Website dedicated to discussing DVD releases

TVShowsOnDVD.com was a website dedicated to cataloging, campaigning for, and reporting news about Region 1 television series releases on DVD and region A Blu-ray. The site's slogan asked: "Is YOUR Favorite Show On DVD?".

From February 2007 until its closing, the site was affiliated with TV Guide. In March 2013, TVGuide.com was acquired by CBS Interactive, transferring control of TVShowsOnDVD.com to the new owners.

On May 25, 2018, the website was shut down, and news updates were moved to social media. The team is currently trying to publish their articles in a pay-per-view subscription-based service via Substack, much to dismay of the original audience.

==Description==
The site began on November 1, 2001, and was expanded to accept votes from registered members for over 10,000 television shows throughout TV history.
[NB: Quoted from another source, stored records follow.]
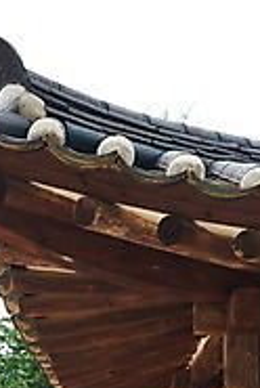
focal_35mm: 67
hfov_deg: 20.2
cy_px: 403
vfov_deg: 27.9
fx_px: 723
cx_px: 53
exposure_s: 1/1600
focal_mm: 31
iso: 640
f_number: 5.6
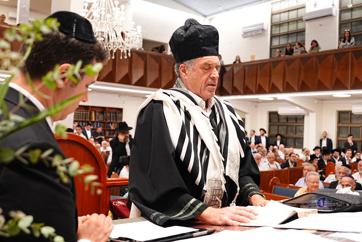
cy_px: 121
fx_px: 362
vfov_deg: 36.9
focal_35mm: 36
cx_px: 181
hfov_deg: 53.1
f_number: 2.8
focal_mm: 24
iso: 1000
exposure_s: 1/250
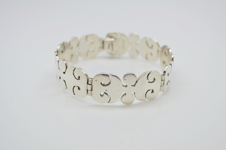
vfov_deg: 20.2
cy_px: 75
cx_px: 113
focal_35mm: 68
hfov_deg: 29.9
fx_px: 424
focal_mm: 45
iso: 200
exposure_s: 1/160
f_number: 6.3
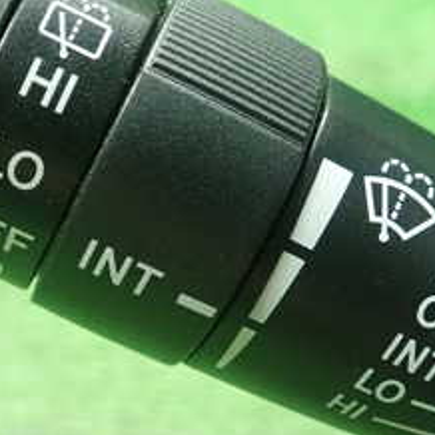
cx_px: 164
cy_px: 255
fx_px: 1038
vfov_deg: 23.6
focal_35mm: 73
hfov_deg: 23.6
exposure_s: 1/80
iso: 800
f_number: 2.3
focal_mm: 5.5
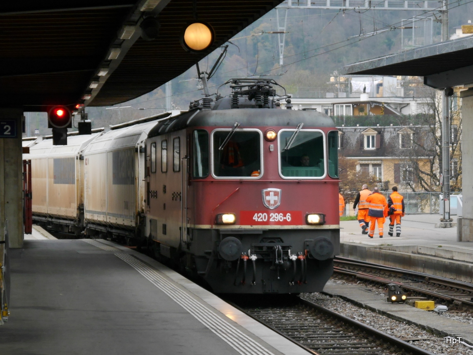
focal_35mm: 84
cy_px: 178
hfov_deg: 23.3
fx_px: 1148
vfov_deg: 17.6
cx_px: 236
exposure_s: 1/80
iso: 400
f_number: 5.6
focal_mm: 42
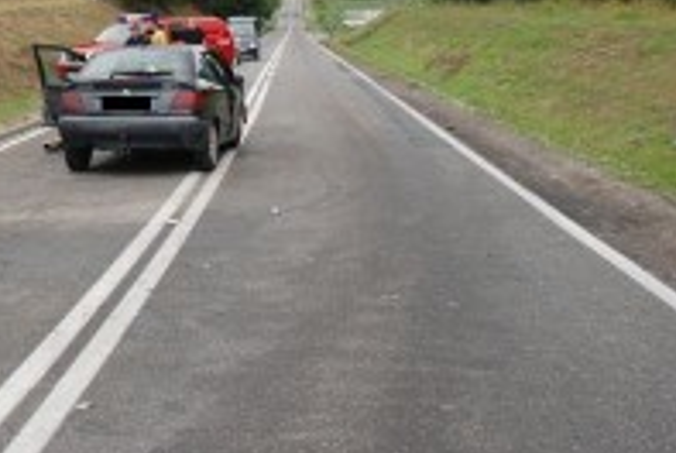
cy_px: 3
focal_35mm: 61
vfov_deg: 21.6
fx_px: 1147
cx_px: -7
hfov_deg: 30.4
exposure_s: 1/250
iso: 400
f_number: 8
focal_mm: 20
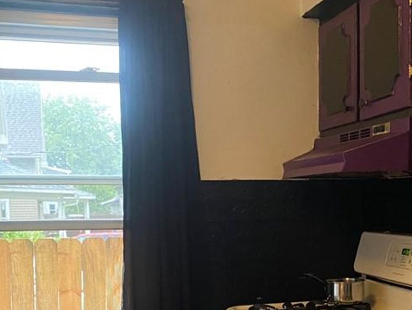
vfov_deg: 25.7
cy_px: 283
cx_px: 255
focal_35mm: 55
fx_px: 655
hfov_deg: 34.8
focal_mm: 4.25
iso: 500
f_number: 1.8
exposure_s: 1/30
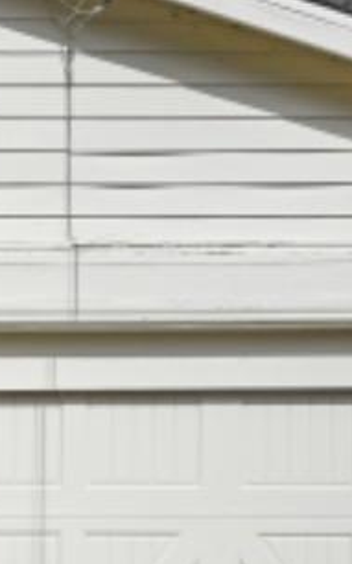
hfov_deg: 13.4
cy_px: 566
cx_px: -503
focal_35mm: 70
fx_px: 1075
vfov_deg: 27.7
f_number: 9
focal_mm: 14
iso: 400
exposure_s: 1/1600
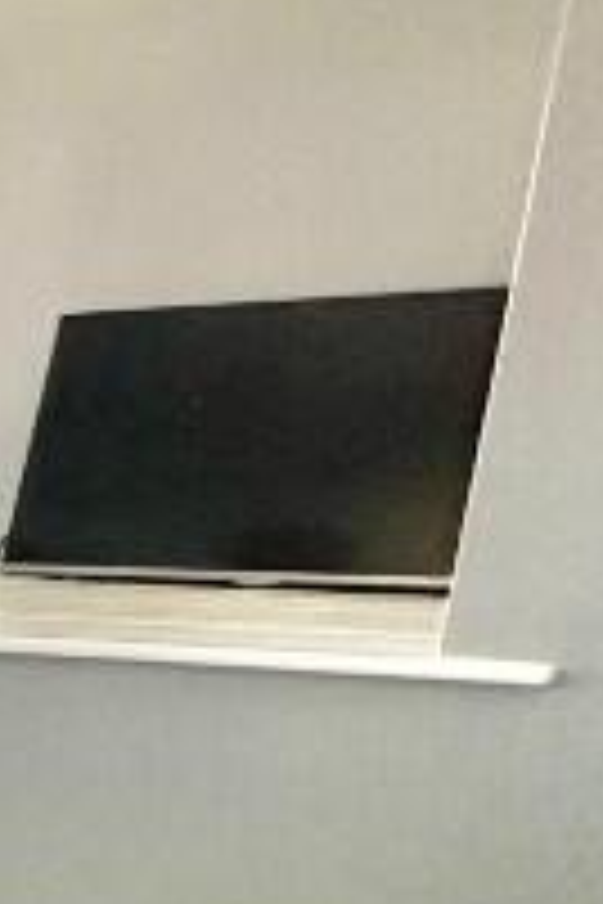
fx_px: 1859
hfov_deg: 11.9
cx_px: -1089
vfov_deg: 25.6
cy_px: 967
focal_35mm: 74
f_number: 2.2
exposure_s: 1/93
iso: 320
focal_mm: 2.22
The site contained information on over 8,000 TV-DVD releases—including full season, best of, and individual episode releases. The site also posted thousands of news articles relating to upcoming releases, reviews of TV-DVDs that were currently on the market, and sometimes a list of alterations (such as use of syndicated episode versions and music replacement) to various TV-DVDs.

Users could create accounts to vote for which TV shows they would like to have seen on DVD and compile lists of the sets they owned and wanted. In early November 2005, the site received over 75,000 visitors a day and had official links with many major studios. The site also maintained an RSS feed, a blog, a presence on Twitter and a Facebook fan page. At their Facebook fan page they also maintain a "What's The Hold-up? FAQ", describing known reasons why particular shows are not currently receiving DVD releases.

==Home Theater Forum==
The site was very closely linked to Home Theater Forum. The founder of TVShowsOnDVD.com, Gord Lacey, and the site's news director, David Lambert, were both regularly posting members at the "HTF" and were registered there prior to the creation of the site they worked at. The HTF's "TV on DVD and Blu-ray: Shows and TV Movies" section remained the official message board of TVShowsOnDVD.com.

On February 15, 2007, Gord Lacey announced that the site had been acquired by TV Guide.